Background and Objectives Rheumatoid arthritis (RA) is a common autoimmune disease characterised by the hyperplastic transformation of synovium, its infiltration with different inflammatory cells and by stimulation of bone resorption through osteoclast activation leading to joint destruction. Posttranslational modification of proteins by SUMO has been shown for a number of target molecules including transcription factors and is involved in a variety of cellular processes, including protein localisation, transcriptional regulation, protein stability, cell survival and death. Previously, we have shown that the increased expression of SUMO-1 contributes to the inflammatory response in RA. Here, we investigated the role of SUMO-1 in osteoclastogenesis and studied the skeletal phenotype of SUMO-1 ^-/- mice under physiological conditions.
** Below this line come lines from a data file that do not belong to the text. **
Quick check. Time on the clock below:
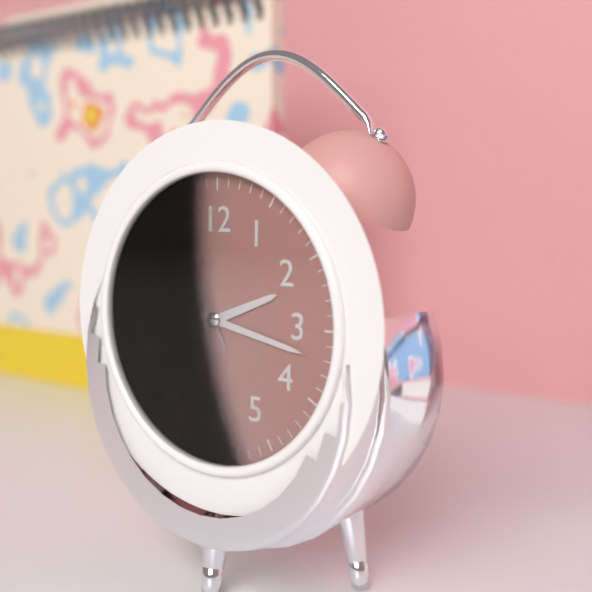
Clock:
2:17:55
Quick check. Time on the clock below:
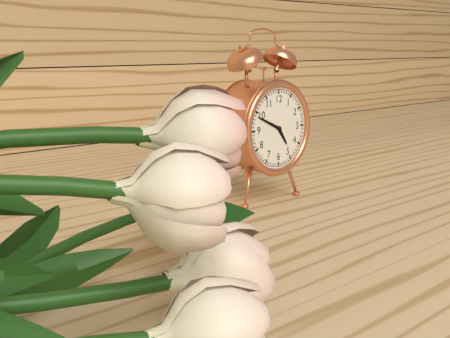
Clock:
4:49
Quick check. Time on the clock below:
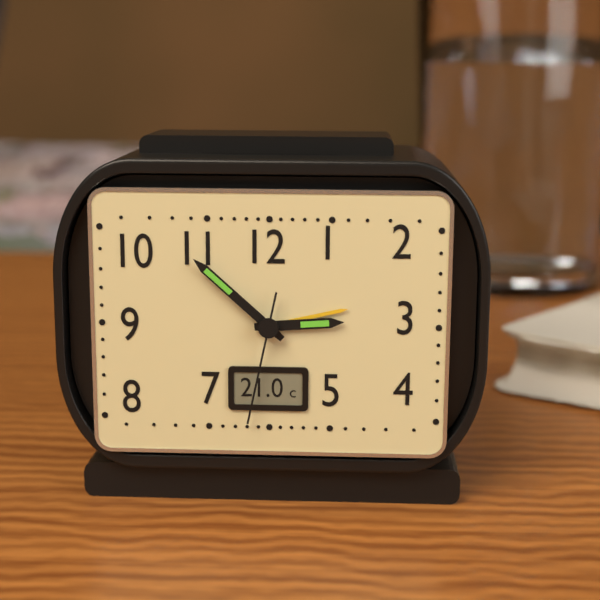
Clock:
2:52:32
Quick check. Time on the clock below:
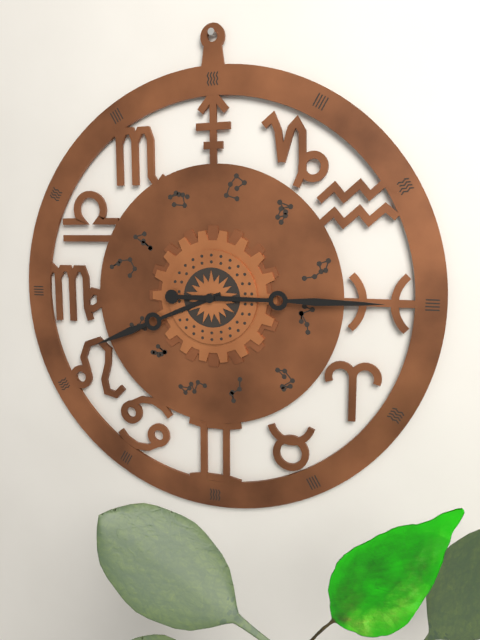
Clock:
8:15
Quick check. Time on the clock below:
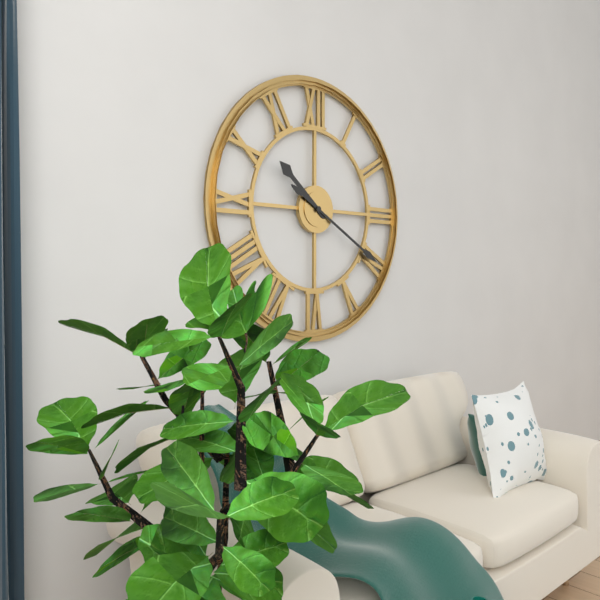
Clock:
10:20
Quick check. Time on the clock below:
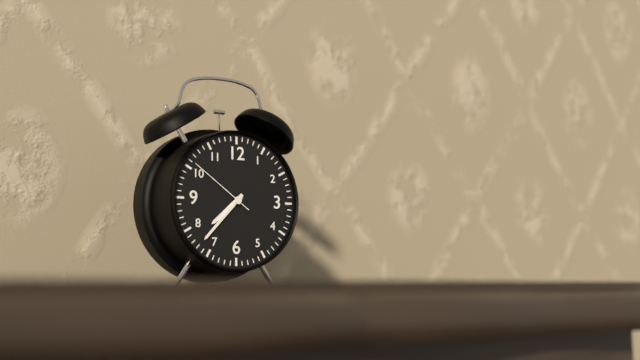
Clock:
7:37:51
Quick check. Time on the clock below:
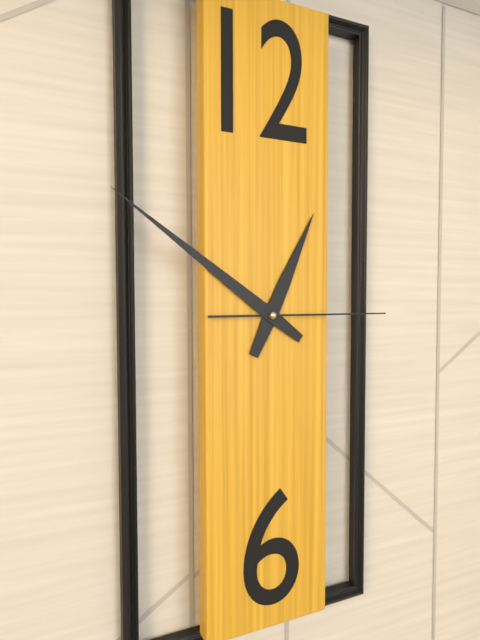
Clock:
12:51:15
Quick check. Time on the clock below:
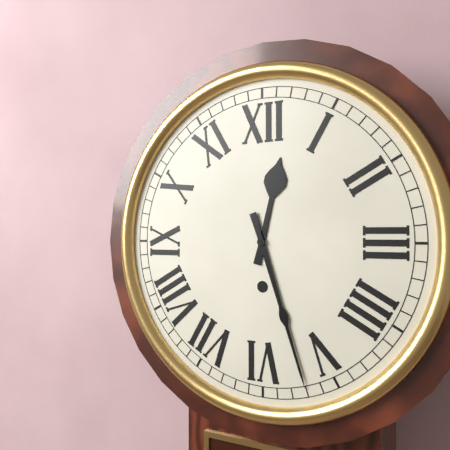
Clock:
12:27
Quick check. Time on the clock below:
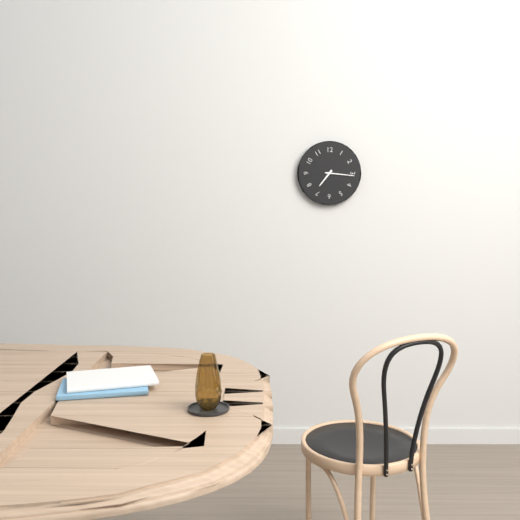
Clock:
7:16
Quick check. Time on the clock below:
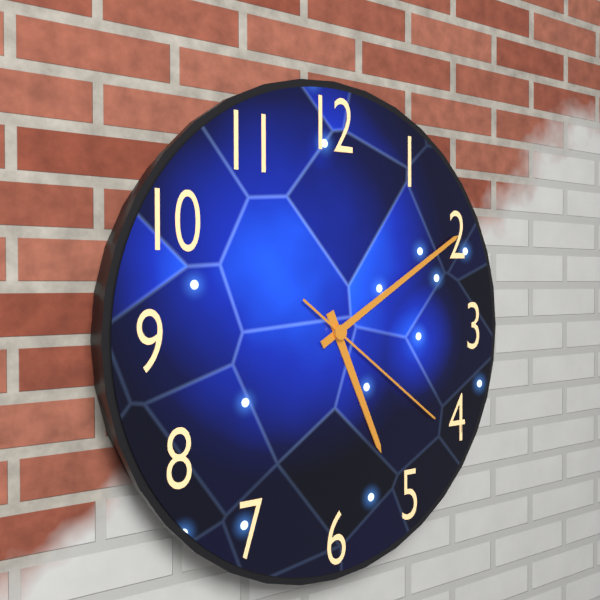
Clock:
5:10:21
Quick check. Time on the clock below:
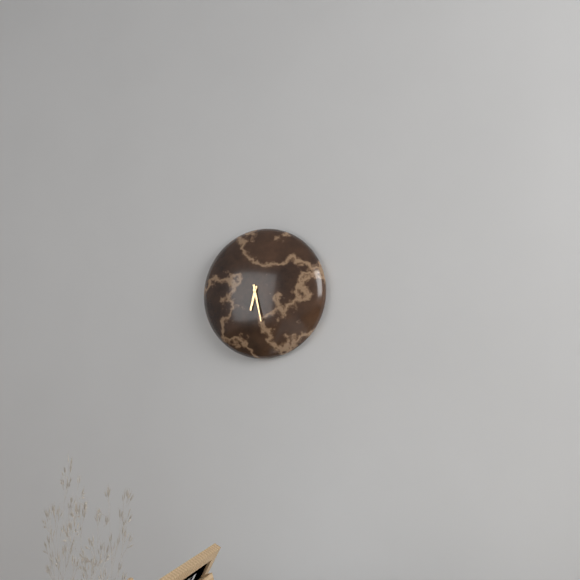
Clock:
6:28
Materials and Methods For all in vitro experiments, bone marrow macrophages were isolated from SUMO-1 ^-/- mice and wild type (WT) controls and were cultured in the presence of macrophage colony-stimulating factor and receptor activator of nuclear factor k-B ligand. Osteoclast differentiation was verified by tartrate-resistant acid phosphatase (TRAP) staining. Using real time PCR mRNA levels of DC-STAMP and Cathepsin K were analysed. Proliferation of preosteoclasts was determined using CyQuant proliferation assay. Osteoclast resorption capacity was analysed using a calcium phosphate bone resorption assay. The skeletal phenotype of 8-week old mice was investigated by µCT-analysis of trabecular bone in the lumbar spine and femora. The vertebral bodies L5 from each animal were dehydrated and embedded nondecalcified into methylmetacrylate for sectioning. Sections were stained using van Kossa and for TRAP activity.
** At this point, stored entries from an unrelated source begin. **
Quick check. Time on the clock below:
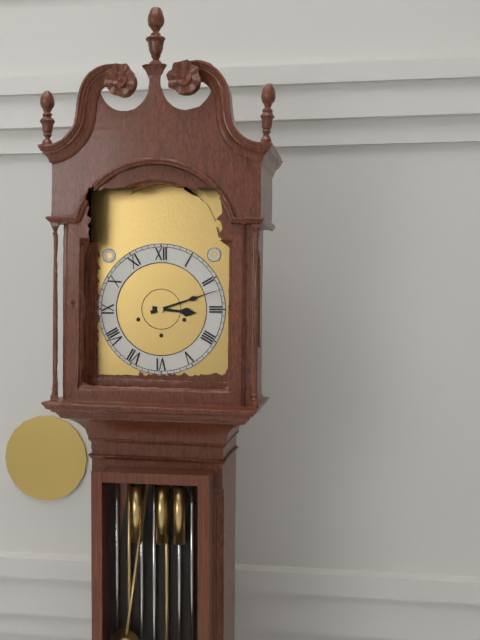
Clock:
3:12
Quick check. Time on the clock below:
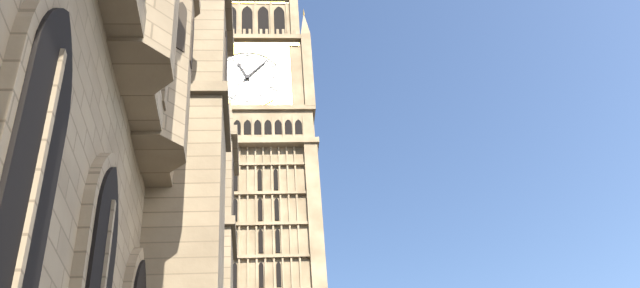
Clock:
11:07
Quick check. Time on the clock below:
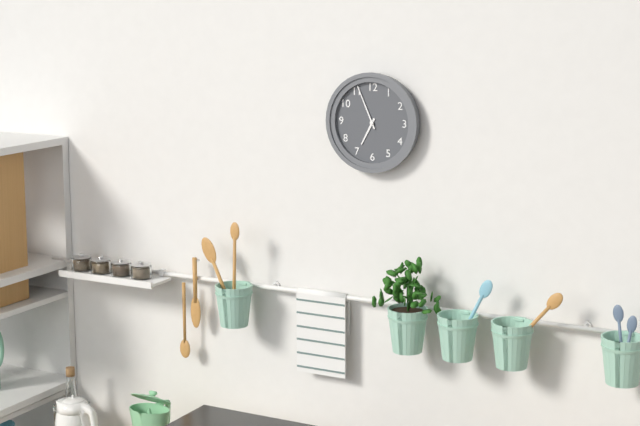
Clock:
6:56
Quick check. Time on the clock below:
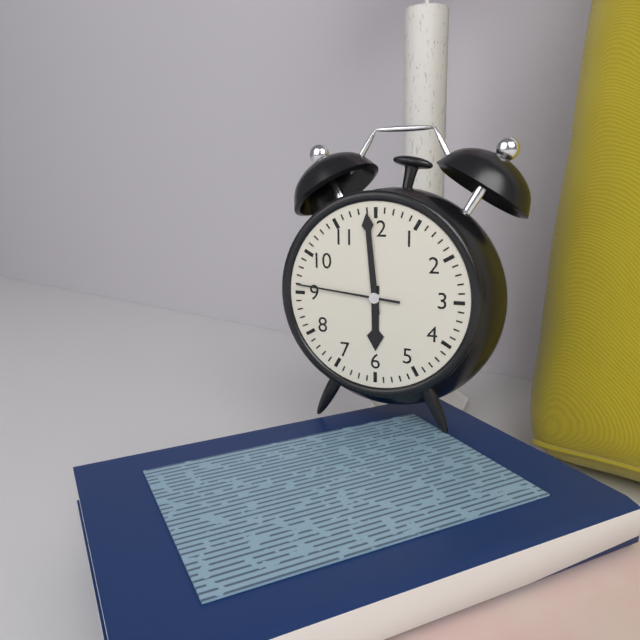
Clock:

Results In PCR analyses, we found decreased expression of DC-STAMP and Cathepsin K in SUMO-1 ^-/- mice compared to wt mice during osteoclast differentiation. Proliferation of preosteoclasts was not affected by loss of SUMO-1. In osteoclast formation assays, the loss of SUMO-1 was associated with impaired osteoclast differentiation and with impaired bone resorption capacity. In addition, histological analyses revealed a reduced number of osteoclasts in SUMO-1 ^-/- mice. At 8-weeks old, SUMO-1 ^-/- mice had a 20% higher trabecular bone volume fraction compared with wt mice. Moreover, trabecular thickness was higher and trabecular separation was lower in SUMO-1 ^-/- mice.
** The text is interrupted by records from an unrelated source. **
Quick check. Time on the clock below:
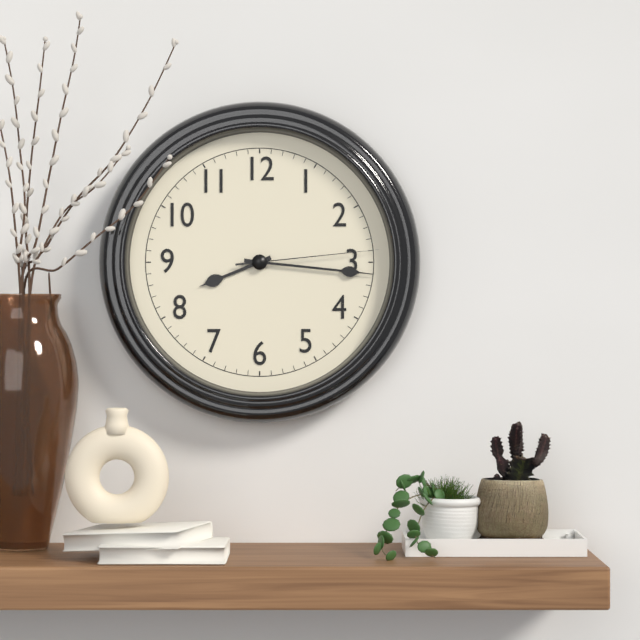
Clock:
8:16:14
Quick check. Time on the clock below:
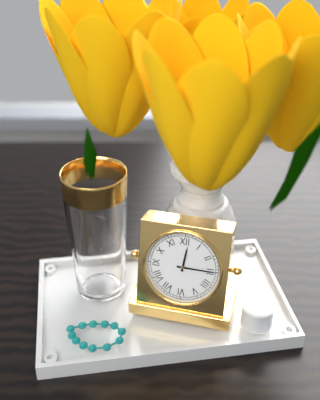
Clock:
12:15
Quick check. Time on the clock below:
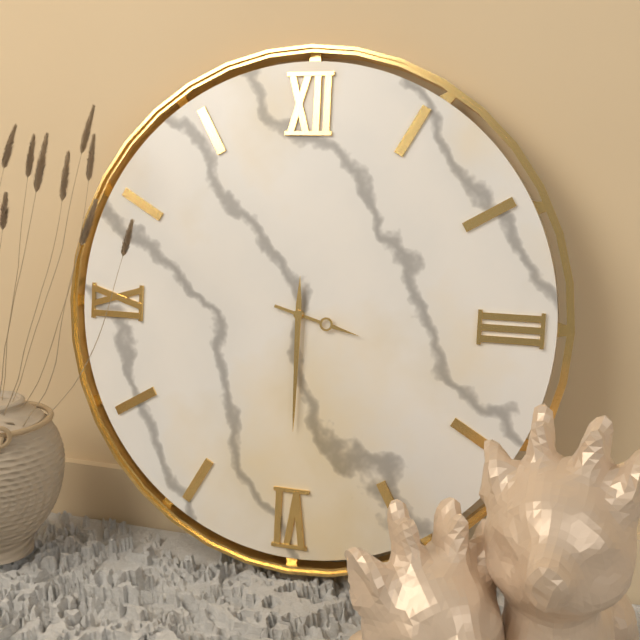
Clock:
3:30
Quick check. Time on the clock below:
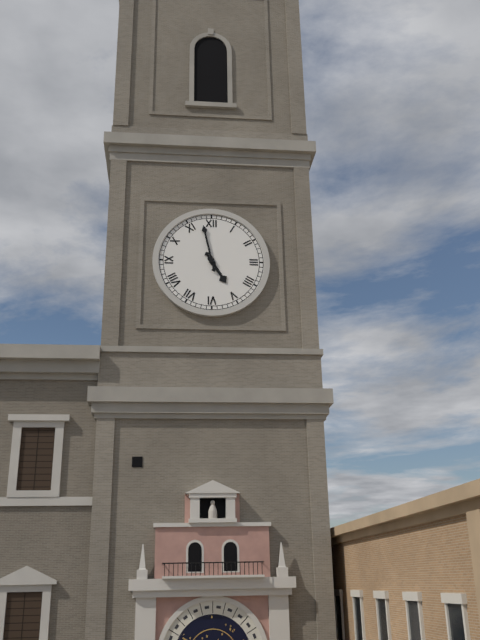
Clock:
4:58
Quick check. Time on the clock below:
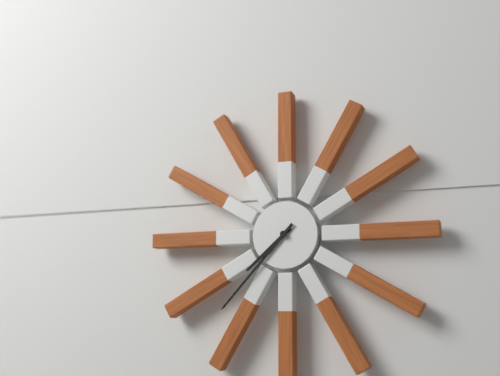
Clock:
7:37
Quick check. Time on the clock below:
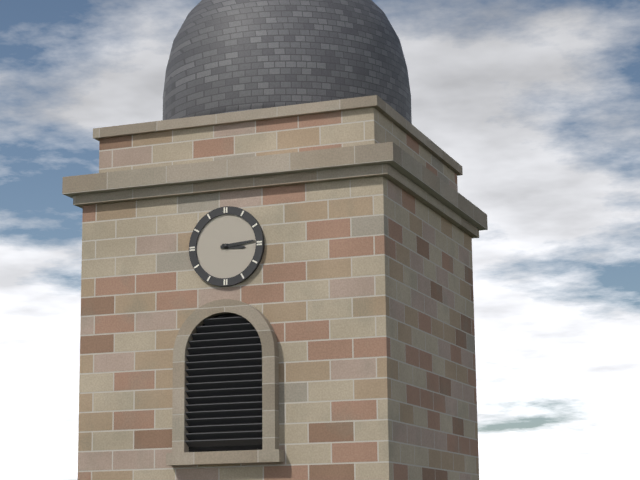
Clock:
3:14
Conclusions In our study, we found that SUMO-1 ^-/- mice have high bone mass owing to a decrease in number, size and function of osteoclasts. Furthermore, osteoclast markers contributing to osteoclast fusion and to osteoclast resorption capacity were decreased. These data suggest that SUMO-1 is involved predominantly in the regulation of bone mass by osteoclast formation and activity, and therefore may be an interesting target for treating diseases associated with bone loss.